The world knows a lot about us, and in ways removed from specific military actions. Their elites come here, and increasingly their middle class. They know our unemployment problem—it’s not a secret. They take the train from New York to Washington and see the abandoned factories. They know about our budget problems, they know who holds our bonds. They read about the kids who are bored so they killed the visiting Australian baseball player, and the kids so bored they killed a World War II veteran. They read about the state legislator who became a hero for defending late-term abortions—they see the fawning interviews.

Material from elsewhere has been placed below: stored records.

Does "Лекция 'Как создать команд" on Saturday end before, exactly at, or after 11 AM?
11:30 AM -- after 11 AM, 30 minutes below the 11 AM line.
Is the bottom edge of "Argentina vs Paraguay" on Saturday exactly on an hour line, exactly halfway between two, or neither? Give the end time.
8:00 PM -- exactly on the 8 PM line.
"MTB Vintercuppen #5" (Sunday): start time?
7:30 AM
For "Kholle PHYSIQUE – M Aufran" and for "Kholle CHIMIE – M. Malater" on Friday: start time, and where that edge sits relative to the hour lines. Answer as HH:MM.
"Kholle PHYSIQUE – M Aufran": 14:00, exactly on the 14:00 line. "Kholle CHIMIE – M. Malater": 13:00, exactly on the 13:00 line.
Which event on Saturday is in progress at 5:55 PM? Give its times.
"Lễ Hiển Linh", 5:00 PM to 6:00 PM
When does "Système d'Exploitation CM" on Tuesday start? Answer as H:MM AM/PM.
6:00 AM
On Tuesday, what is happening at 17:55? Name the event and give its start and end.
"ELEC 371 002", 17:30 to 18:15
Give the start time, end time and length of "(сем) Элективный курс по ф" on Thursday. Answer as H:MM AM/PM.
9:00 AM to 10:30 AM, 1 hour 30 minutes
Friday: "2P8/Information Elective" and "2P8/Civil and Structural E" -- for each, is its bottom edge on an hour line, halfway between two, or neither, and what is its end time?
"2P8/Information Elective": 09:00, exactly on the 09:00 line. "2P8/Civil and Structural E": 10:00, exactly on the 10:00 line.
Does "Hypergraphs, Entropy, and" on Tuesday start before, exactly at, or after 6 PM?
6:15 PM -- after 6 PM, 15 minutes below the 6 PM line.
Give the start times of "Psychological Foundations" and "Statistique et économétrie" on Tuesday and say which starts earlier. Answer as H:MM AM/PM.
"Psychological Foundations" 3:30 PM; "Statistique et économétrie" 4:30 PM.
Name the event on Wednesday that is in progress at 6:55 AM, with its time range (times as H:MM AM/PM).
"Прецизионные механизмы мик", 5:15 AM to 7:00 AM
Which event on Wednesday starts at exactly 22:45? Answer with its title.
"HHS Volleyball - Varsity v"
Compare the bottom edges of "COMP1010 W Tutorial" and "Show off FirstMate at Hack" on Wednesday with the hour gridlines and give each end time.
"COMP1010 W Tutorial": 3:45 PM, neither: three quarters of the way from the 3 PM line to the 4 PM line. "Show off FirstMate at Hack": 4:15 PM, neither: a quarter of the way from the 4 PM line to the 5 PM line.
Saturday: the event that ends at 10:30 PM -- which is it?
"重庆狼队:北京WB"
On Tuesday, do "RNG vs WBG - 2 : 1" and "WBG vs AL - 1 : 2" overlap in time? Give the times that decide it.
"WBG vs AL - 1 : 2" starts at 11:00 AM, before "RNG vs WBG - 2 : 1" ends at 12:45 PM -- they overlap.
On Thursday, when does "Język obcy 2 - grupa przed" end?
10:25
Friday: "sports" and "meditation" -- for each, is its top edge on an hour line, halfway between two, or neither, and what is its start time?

They go home with the story of the guy who spent his time watching violent videos and then, amazingly, acted out his visions of violence at the Washington Navy Yard. They notice our mass killings are no more than two-day stories.
And of course it isn’t only “the world” that sees this—Americans see it. And they are worried about their country. Deep down they, too, wonder if we are still a great nation or will be able to remain one. They think our economy is in a shambles and our government incapable, at the moment, of creating the conditions that will allow it to come back. They fear our culture is rotting our children’s heads.
And so, asked to support a strike that could spark a response that could start a real war they say no, not now and not in Chinatown. But this is not a turning inward, it is not about fortress America. They do not think they are protecting an unsullied beacon of light from the machinations and manipulations of the cynical Old World. They have fewer illusions than their policy makers do!
They are not “armchair isolationists.” If you’ve ever taken a walk in one of our cities or suburbs—if you’ve ever taken a walk in America—you know we have all the people in the world here. You can barely get them off the phone back home with Islamabad, Galway and Lagos. Longtime Americans deal every day, in the office and the neighborhood, with immigrants and others from every culture and country. And so many of the new Americans are trying desperately to adhere to America, to find reasons to adhere. They are not unaware of the larger world. They came from the larger world. They’re trying to love where they are.
They know this place is in need of help and attention. They care about it. That impulse should be encouraged and lauded, not denigrated as narrow-minded or backward. They’re trying to be practical. They’re Americans trying to take stock in their nation and concluding: “We have got to get ourselves in order, we have got to turn our attention to getting stronger. Then we will be fully credible in the world.”
What I am saying is that the old, Washington definition of credibility, which involves the projection of force in pursuit of ends it thinks necessary, and the American people’s definition of credibility, which is to become stronger and allow the world, and the young, to understand you are getting stronger, are at variance. And that will have implications down the road.
The public’s sense of U.S. credibility, and how it is best secured and projected, probably began to vary more broadly from Washington’s when the Great Recession hit home, five years ago this week.
Political leaders have got to start twigging on to this. It’s not as if it just happened. They can argue for any foreign military action they think necessary, but the American people will not be of a mind to support it until they think someone is really trying to clean up America.
A diplomat might say, “But the world will not go on vacation while America gets its act together!” True enough, and that fact will demand real shrewdness from America’s leaders, who in the past few weeks got quite a lesson in how Americans on the ground view American priorities.